The spear phishing video demonstrates how a single email can be forged into a weapon. The attacker spoofs the email address and creates a sense of urgency for the victim by specifically crafting the subject line and text body. As soon as the victim opens the attached PDF, the attacker has complete control over their system.
Built as an advanced penetration testing tool, Kali Linux contains numerous security tools and exploits. It also happens to be the preferred Operating System of cyber criminals and pen testers around the world. In the spear phishing video, Kali Linux was used to launch the attack.

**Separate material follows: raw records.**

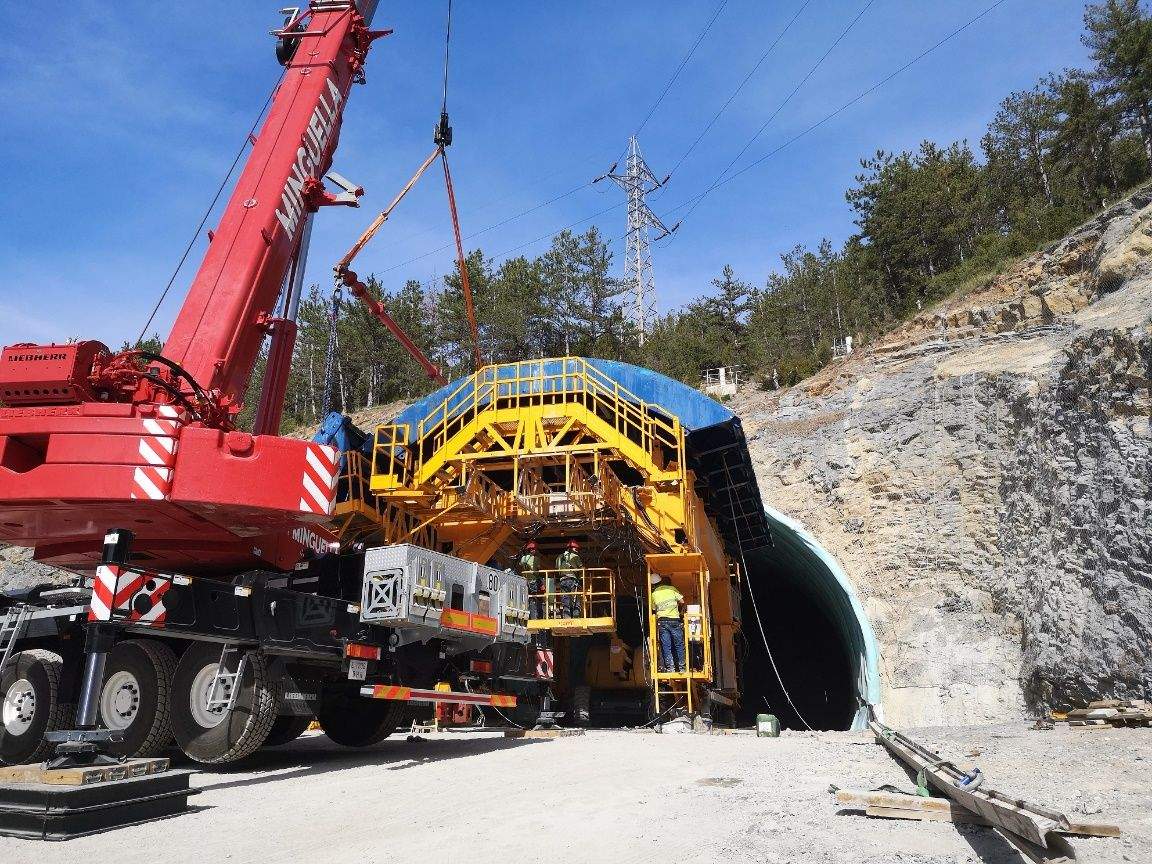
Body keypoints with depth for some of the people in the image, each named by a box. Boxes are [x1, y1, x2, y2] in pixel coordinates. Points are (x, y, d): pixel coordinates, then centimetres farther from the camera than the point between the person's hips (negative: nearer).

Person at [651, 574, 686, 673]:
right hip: (674, 620, -1)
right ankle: (681, 667, 8)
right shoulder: (671, 589, 1)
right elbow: (682, 602, 4)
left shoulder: (654, 594, 6)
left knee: (666, 646, 5)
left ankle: (670, 667, 1)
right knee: (679, 644, 8)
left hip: (662, 621, 1)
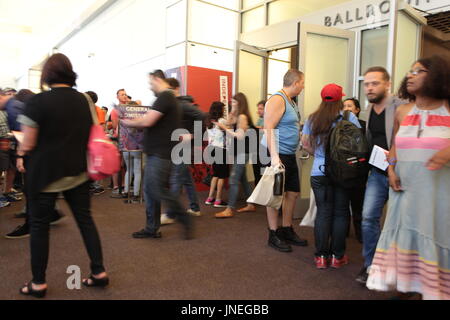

Visibility through WatchPoint Data
Without complete visibility, you can’t say with any real certainty what is good or bad about a system. Anti-virus will only provide a small glimpse as to what’s there, but Watch Point Data will give you the entire picture.
Through Carbon Black, the spear phishing attack launched against our victim was discovered at the moment of compromise and prevented from causing harm. Not only that but the source of the attack was exposed in seconds, allowing WatchPoint Data to patch any other vulnerable systems on the network and educate the end user about safe email habits.
Immediate Threat Isolation and Threat Banning
With a single mouse click, the victim’s computer is isolated and cut off from the rest of the network. This prevents the attack from spreading and takes control away from the attacker and back to where it belongs, in the hands of the good guys.
Immediate threat banning creates a network wide ban, hardening other systems and preventing them from being exploited.
Ask yourself the following questions. If my network was compromised today, when would I find out? And how much information could an attack steal during that time? Am I willing to risk it or am I ready to do something to protect my business?